The findings show that very few respondents still believe that the cap on care costs will be delivered in their area by 2020, leaving questions about how viable the Government commitment to introduce a cap really is.

2016 saw record numbers of delayed transfers of care from hospital both in terms of numbers of people experiencing delays, and the total number of bed days taken up by delayed discharge. Despite this, four out of five respondents do not expect the number of delayed transfers of care from hospital in their area to significantly drop in 2017. These results suggest Local Authorities feel that they have very limited or no control over the problem. Delays owing to patients awaiting a care package in their own home is now the second biggest cause of delayed bed days overall.

The survey comes just a week after Surrey County Council announced that they are calling a referendum to raise council tax by 15%, in part to pay for escalating demands for social care.

One London council leader responding to the survey said:

“How can I fully express the despair and anger felt by my councillors about the way central government is failing some of the most vulnerable people in our society by not properly funding social care and not allowing local government the devolved powers to step up to the challenge?”

Another council leader from the South West said:

“The usual strategy of blaming local authorities for a problem is simply not plausible. The Government needs to start listening to local authority leaders for a change, rather than thinking it knows best about everything in the public services.”

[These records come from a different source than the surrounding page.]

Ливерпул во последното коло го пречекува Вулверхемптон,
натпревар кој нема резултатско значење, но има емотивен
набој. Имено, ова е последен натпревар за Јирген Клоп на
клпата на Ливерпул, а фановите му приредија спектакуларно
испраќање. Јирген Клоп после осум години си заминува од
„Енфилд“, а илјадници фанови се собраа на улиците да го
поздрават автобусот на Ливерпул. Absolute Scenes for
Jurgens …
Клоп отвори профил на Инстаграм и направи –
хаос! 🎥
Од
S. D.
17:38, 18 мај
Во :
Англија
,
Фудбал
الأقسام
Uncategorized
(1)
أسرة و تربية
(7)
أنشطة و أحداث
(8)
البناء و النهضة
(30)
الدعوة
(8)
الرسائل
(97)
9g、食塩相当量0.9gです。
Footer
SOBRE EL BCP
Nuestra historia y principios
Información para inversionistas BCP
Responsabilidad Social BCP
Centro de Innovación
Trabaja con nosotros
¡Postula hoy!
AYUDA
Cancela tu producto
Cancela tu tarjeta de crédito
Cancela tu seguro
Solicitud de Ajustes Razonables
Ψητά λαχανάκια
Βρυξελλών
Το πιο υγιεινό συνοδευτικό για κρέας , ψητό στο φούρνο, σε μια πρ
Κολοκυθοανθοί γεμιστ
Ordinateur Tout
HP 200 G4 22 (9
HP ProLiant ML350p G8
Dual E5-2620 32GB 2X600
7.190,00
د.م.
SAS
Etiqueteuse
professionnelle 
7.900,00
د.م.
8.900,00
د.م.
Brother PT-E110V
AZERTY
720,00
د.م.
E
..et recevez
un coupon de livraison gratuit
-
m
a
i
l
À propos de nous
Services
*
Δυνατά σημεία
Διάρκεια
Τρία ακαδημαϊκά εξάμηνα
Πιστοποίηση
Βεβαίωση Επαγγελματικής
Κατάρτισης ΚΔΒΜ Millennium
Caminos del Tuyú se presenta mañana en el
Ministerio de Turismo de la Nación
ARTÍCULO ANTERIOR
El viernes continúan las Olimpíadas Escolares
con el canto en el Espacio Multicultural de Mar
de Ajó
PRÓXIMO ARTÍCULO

Commenting on the findings of the survey, Andrew Kaye, Head of Policy at Independent Age, said:

“The results of this survey are deeply concerning. Worryingly few council figures told us they believe that the number of delayed hospital discharges will fall this year. This means thousands of people who are well enough to leave could continue to be stuck in hospital because a social care package has not been put in place.

“While we have seen some short-term steps to relieve pressure on the NHS and local authorities, there is little evidence of a long-term solution. The impact of this failure is felt by millions of older people and their families who are unable to get the support or care services they need. The Prime Minister needs to recognise the scale of this crisis, and get on with a cross-party process to put a long-term solution on health and care funding in place.”

Clive Betts MP, Chair of the Communities and Local Government Committee, said:

“There’s mounting evidence of a crisis in adult social care. Health and social care integration alone won't meet the needs of people in need of care and support. More money is needed in the short- to medium-term and, given the scale of rising demand, we need political agreement across the parties on a long-term funding solution for social care."

Margaret Willcox, President Elect of ADASS, said:

“These findings are unsurprising and reflect the major cross-sector concerns about the deepening social care crisis and its impact on the NHS. It is a cause for celebration that more people are living longer but they are doing so with increasingly complex needs and with rising costs.

“Cuts in social care funding, challenges in recruitment in some areas and the welcome National Living Wage are putting increasing pressures on an increasingly fragile provider market. In the last six months, around two-thirds of councils have had residential and nursing home closures, and more than half have had care providers hand back contracts.

“Without significant, sustainable and long-term funding, adult social care will remain in a vicious circle, with people going to hospital because they do not have care at home and facing delayed discharges for the same reason.

“The social care system needs to be future-proofed; until then the funding crisis means thousands of older and disabled people, their families and carers will face an increasing struggle to get the care and support they need, NHS delays will continue to increase, more care homes will close and there will be more gaps and failures in the provider market.”